● **The problem**: Filter the records below and copy out every line containing the word "Which". Treat uppercase and lowercase as different.

● **Extracted entries**:
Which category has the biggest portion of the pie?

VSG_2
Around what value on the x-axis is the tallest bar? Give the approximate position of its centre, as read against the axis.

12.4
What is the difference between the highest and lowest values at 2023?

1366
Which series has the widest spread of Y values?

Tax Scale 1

...

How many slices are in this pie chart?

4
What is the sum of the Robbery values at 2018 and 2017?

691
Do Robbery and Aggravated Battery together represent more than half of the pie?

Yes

● **Solution for this task**:
Which category has the biggest portion of the pie?
Which series has the widest spread of Y values?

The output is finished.